Copy out the rows below, changing each "catalogue / barcode" to "catalog number" and leaving every other word as it is.

━━ Material to process ━━

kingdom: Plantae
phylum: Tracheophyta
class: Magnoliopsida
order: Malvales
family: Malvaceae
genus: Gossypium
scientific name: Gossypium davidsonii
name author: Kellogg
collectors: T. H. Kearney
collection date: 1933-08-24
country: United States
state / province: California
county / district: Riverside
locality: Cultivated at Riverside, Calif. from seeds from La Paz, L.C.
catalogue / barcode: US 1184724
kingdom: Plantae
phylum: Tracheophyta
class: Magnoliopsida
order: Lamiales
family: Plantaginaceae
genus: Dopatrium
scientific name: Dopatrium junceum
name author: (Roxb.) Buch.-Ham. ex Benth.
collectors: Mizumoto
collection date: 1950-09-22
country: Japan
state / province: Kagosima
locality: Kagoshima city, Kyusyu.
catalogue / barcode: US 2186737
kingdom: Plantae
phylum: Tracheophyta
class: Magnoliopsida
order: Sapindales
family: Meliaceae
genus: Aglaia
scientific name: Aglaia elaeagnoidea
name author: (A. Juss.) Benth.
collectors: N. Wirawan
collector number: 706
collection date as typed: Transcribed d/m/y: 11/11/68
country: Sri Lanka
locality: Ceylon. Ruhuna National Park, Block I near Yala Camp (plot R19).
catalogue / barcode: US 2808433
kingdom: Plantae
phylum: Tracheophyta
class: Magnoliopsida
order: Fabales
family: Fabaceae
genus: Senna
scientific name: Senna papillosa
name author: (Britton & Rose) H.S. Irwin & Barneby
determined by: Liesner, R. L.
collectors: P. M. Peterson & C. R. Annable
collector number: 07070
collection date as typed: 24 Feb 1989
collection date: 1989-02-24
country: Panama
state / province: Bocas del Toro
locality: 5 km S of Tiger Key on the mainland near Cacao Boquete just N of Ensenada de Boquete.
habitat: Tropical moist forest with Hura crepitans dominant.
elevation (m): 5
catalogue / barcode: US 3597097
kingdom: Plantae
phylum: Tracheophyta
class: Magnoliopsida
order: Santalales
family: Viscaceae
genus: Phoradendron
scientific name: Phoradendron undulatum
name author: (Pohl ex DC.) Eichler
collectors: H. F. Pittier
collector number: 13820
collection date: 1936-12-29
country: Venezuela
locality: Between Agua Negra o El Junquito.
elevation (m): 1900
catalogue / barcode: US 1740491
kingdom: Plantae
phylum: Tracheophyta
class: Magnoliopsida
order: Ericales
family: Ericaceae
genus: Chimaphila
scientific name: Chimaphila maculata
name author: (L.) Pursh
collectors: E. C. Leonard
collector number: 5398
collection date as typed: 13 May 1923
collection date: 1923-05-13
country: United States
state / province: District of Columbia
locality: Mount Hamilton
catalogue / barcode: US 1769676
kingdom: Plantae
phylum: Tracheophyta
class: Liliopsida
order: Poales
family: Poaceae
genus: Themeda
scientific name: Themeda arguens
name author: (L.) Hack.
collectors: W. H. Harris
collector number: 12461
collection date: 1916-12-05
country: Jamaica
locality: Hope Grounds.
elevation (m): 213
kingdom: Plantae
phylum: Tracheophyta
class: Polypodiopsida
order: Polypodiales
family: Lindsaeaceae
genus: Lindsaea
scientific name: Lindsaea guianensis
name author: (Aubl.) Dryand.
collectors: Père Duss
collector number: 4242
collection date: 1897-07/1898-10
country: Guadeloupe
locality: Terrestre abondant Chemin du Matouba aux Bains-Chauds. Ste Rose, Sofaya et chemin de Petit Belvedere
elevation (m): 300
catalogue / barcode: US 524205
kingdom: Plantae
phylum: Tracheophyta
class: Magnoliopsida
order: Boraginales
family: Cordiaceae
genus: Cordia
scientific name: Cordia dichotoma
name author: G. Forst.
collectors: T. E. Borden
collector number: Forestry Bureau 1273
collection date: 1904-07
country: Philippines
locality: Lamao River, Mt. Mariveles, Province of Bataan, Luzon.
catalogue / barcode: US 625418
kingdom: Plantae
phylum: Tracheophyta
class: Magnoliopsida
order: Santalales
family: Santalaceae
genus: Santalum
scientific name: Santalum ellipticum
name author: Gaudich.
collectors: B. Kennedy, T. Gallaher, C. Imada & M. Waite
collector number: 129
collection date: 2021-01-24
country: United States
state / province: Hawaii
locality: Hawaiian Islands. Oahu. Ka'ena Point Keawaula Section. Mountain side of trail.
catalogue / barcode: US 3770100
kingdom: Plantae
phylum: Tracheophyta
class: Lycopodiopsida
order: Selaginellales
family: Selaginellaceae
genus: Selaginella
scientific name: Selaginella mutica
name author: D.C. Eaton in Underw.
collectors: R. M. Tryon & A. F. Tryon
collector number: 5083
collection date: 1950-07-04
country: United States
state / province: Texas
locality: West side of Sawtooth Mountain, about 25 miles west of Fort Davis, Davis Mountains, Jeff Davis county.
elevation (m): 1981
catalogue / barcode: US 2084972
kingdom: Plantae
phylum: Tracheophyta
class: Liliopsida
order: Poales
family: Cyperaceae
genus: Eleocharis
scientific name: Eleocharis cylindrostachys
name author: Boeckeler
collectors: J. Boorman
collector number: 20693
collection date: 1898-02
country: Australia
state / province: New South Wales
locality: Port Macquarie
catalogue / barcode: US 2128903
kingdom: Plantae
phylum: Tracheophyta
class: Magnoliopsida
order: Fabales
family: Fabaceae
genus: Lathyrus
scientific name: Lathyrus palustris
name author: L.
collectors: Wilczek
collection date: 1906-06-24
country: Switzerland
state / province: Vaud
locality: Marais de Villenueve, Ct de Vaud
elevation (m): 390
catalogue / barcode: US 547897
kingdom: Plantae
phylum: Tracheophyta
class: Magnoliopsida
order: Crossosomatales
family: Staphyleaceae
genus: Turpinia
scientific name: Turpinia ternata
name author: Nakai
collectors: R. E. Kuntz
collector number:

━━━

▸ Task solution:
kingdom: Plantae
phylum: Tracheophyta
class: Magnoliopsida
order: Malvales
family: Malvaceae
genus: Gossypium
scientific name: Gossypium davidsonii
name author: Kellogg
collectors: T. H. Kearney
collection date: 1933-08-24
country: United States
state / province: California
county / district: Riverside
locality: Cultivated at Riverside, Calif. from seeds from La Paz, L.C.
catalog number: US 1184724
kingdom: Plantae
phylum: Tracheophyta
class: Magnoliopsida
order: Lamiales
family: Plantaginaceae
genus: Dopatrium
scientific name: Dopatrium junceum
name author: (Roxb.) Buch.-Ham. ex Benth.
collectors: Mizumoto
collection date: 1950-09-22
country: Japan
state / province: Kagosima
locality: Kagoshima city, Kyusyu.
catalog number: US 2186737
kingdom: Plantae
phylum: Tracheophyta
class: Magnoliopsida
order: Sapindales
family: Meliaceae
genus: Aglaia
scientific name: Aglaia elaeagnoidea
name author: (A. Juss.) Benth.
collectors: N. Wirawan
collector number: 706
collection date as typed: Transcribed d/m/y: 11/11/68
country: Sri Lanka
locality: Ceylon. Ruhuna National Park, Block I near Yala Camp (plot R19).
catalog number: US 2808433
kingdom: Plantae
phylum: Tracheophyta
class: Magnoliopsida
order: Fabales
family: Fabaceae
genus: Senna
scientific name: Senna papillosa
name author: (Britton & Rose) H.S. Irwin & Barneby
determined by: Liesner, R. L.
collectors: P. M. Peterson & C. R. Annable
collector number: 07070
collection date as typed: 24 Feb 1989
collection date: 1989-02-24
country: Panama
state / province: Bocas del Toro
locality: 5 km S of Tiger Key on the mainland near Cacao Boquete just N of Ensenada de Boquete.
habitat: Tropical moist forest with Hura crepitans dominant.
elevation (m): 5
catalog number: US 3597097
kingdom: Plantae
phylum: Tracheophyta
class: Magnoliopsida
order: Santalales
family: Viscaceae
genus: Phoradendron
scientific name: Phoradendron undulatum
name author: (Pohl ex DC.) Eichler
collectors: H. F. Pittier
collector number: 13820
collection date: 1936-12-29
country: Venezuela
locality: Between Agua Negra o El Junquito.
elevation (m): 1900
catalog number: US 1740491
kingdom: Plantae
phylum: Tracheophyta
class: Magnoliopsida
order: Ericales
family: Ericaceae
genus: Chimaphila
scientific name: Chimaphila maculata
name author: (L.) Pursh
collectors: E. C. Leonard
collector number: 5398
collection date as typed: 13 May 1923
collection date: 1923-05-13
country: United States
state / province: District of Columbia
locality: Mount Hamilton
catalog number: US 1769676
kingdom: Plantae
phylum: Tracheophyta
class: Liliopsida
order: Poales
family: Poaceae
genus: Themeda
scientific name: Themeda arguens
name author: (L.) Hack.
collectors: W. H. Harris
collector number: 12461
collection date: 1916-12-05
country: Jamaica
locality: Hope Grounds.
elevation (m): 213
kingdom: Plantae
phylum: Tracheophyta
class: Polypodiopsida
order: Polypodiales
family: Lindsaeaceae
genus: Lindsaea
scientific name: Lindsaea guianensis
name author: (Aubl.) Dryand.
collectors: Père Duss
collector number: 4242
collection date: 1897-07/1898-10
country: Guadeloupe
locality: Terrestre abondant Chemin du Matouba aux Bains-Chauds. Ste Rose, Sofaya et chemin de Petit Belvedere
elevation (m): 300
catalog number: US 524205
kingdom: Plantae
phylum: Tracheophyta
class: Magnoliopsida
order: Boraginales
family: Cordiaceae
genus: Cordia
scientific name: Cordia dichotoma
name author: G. Forst.
collectors: T. E. Borden
collector number: Forestry Bureau 1273
collection date: 1904-07
country: Philippines
locality: Lamao River, Mt. Mariveles, Province of Bataan, Luzon.
catalog number: US 625418
kingdom: Plantae
phylum: Tracheophyta
class: Magnoliopsida
order: Santalales
family: Santalaceae
genus: Santalum
scientific name: Santalum ellipticum
name author: Gaudich.
collectors: B. Kennedy, T. Gallaher, C. Imada & M. Waite
collector number: 129
collection date: 2021-01-24
country: United States
state / province: Hawaii
locality: Hawaiian Islands. Oahu. Ka'ena Point Keawaula Section. Mountain side of trail.
catalog number: US 3770100
kingdom: Plantae
phylum: Tracheophyta
class: Lycopodiopsida
order: Selaginellales
family: Selaginellaceae
genus: Selaginella
scientific name: Selaginella mutica
name author: D.C. Eaton in Underw.
collectors: R. M. Tryon & A. F. Tryon
collector number: 5083
collection date: 1950-07-04
country: United States
state / province: Texas
locality: West side of Sawtooth Mountain, about 25 miles west of Fort Davis, Davis Mountains, Jeff Davis county.
elevation (m): 1981
catalog number: US 2084972
kingdom: Plantae
phylum: Tracheophyta
class: Liliopsida
order: Poales
family: Cyperaceae
genus: Eleocharis
scientific name: Eleocharis cylindrostachys
name author: Boeckeler
collectors: J. Boorman
collector number: 20693
collection date: 1898-02
country: Australia
state / province: New South Wales
locality: Port Macquarie
catalog number: US 2128903
kingdom: Plantae
phylum: Tracheophyta
class: Magnoliopsida
order: Fabales
family: Fabaceae
genus: Lathyrus
scientific name: Lathyrus palustris
name author: L.
collectors: Wilczek
collection date: 1906-06-24
country: Switzerland
state / province: Vaud
locality: Marais de Villenueve, Ct de Vaud
elevation (m): 390
catalog number: US 547897
kingdom: Plantae
phylum: Tracheophyta
class: Magnoliopsida
order: Crossosomatales
family: Staphyleaceae
genus: Turpinia
scientific name: Turpinia ternata
name author: Nakai
collectors: R. E. Kuntz
collector number:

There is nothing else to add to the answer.